Saved entries:
----

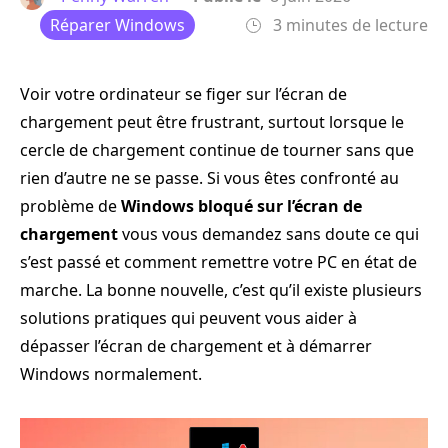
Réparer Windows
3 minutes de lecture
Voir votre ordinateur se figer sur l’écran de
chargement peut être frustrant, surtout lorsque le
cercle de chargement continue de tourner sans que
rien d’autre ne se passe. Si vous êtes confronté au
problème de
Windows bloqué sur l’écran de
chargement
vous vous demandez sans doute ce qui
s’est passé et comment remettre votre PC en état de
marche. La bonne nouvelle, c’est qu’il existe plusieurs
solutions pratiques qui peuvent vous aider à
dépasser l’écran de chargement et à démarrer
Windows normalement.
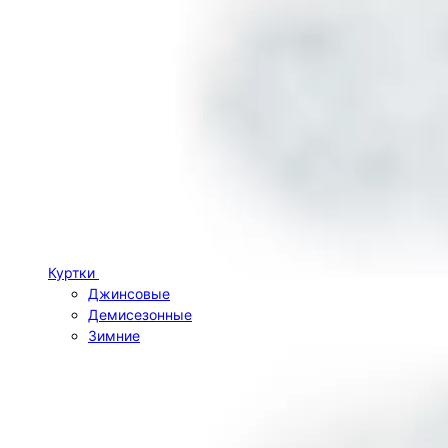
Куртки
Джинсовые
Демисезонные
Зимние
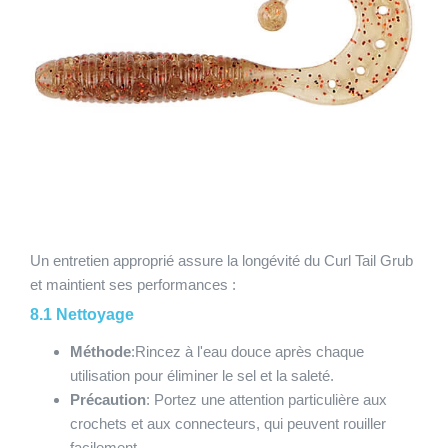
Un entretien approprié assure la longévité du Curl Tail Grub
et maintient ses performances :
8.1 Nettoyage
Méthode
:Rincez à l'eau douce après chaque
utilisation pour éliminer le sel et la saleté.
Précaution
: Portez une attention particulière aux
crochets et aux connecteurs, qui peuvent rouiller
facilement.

----

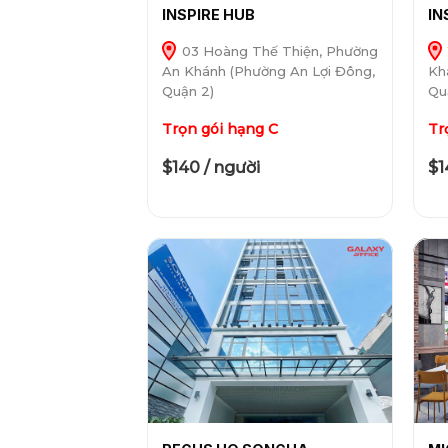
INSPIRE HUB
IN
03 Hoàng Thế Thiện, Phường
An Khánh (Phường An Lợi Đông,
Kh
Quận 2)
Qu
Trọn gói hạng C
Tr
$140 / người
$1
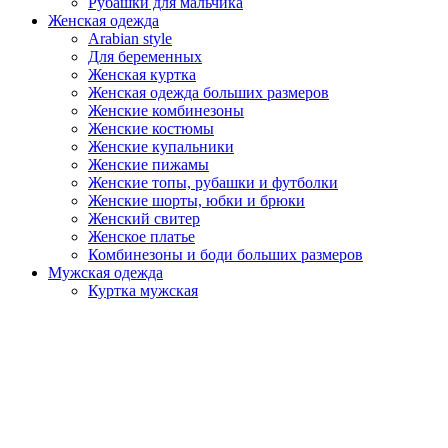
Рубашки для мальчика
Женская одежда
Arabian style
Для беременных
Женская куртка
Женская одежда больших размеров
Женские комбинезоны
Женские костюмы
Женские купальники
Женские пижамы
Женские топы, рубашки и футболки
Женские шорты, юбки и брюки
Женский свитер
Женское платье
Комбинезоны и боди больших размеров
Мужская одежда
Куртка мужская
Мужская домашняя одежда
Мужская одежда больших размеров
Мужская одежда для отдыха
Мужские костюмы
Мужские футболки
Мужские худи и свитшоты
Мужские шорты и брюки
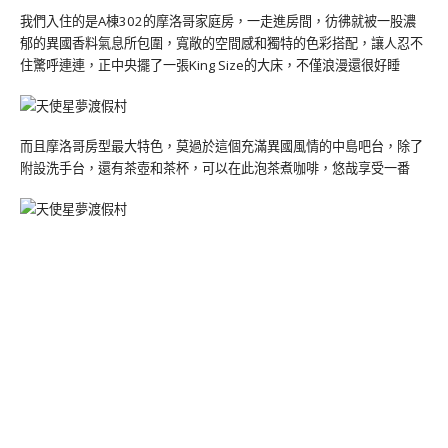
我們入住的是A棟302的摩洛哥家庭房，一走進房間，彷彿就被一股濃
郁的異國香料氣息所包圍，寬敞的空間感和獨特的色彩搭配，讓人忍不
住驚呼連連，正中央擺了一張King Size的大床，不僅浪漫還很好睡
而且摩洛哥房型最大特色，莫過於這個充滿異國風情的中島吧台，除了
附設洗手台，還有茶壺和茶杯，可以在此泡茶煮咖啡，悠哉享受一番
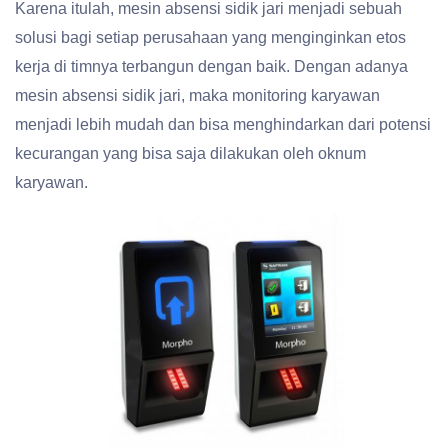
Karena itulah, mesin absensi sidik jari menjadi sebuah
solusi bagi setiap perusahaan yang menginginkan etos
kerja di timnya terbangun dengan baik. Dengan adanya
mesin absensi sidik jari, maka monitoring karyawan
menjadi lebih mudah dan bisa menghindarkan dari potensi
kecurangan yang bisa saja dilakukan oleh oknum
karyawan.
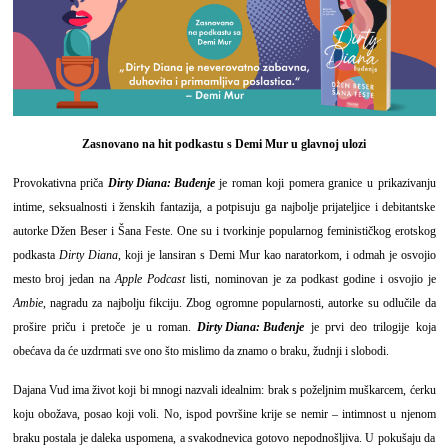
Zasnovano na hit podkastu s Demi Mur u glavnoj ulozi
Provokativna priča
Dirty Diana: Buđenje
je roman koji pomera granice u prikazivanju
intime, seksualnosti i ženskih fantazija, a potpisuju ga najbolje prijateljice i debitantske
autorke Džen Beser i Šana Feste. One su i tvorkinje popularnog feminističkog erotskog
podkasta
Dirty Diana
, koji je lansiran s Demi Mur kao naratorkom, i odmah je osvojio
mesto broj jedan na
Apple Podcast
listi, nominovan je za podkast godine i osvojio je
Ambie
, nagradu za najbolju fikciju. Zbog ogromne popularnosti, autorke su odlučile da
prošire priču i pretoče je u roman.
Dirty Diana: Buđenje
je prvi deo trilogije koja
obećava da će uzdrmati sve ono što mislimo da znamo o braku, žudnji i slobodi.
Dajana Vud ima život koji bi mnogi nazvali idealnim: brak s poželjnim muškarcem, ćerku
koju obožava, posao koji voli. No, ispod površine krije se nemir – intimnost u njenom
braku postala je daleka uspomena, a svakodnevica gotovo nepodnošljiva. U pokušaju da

----

Exercise prompt: Retype exactly the lines of the data above that fall between the line with "rien d’autre ne" and the line with "dépasser l’écran de chargement et à démarrer", inclusive, and add nothing.

Result of this exercise:
rien d’autre ne se passe. Si vous êtes confronté au
problème de
Windows bloqué sur l’écran de
chargement
vous vous demandez sans doute ce qui
s’est passé et comment remettre votre PC en état de
marche. La bonne nouvelle, c’est qu’il existe plusieurs
solutions pratiques qui peuvent vous aider à
dépasser l’écran de chargement et à démarrer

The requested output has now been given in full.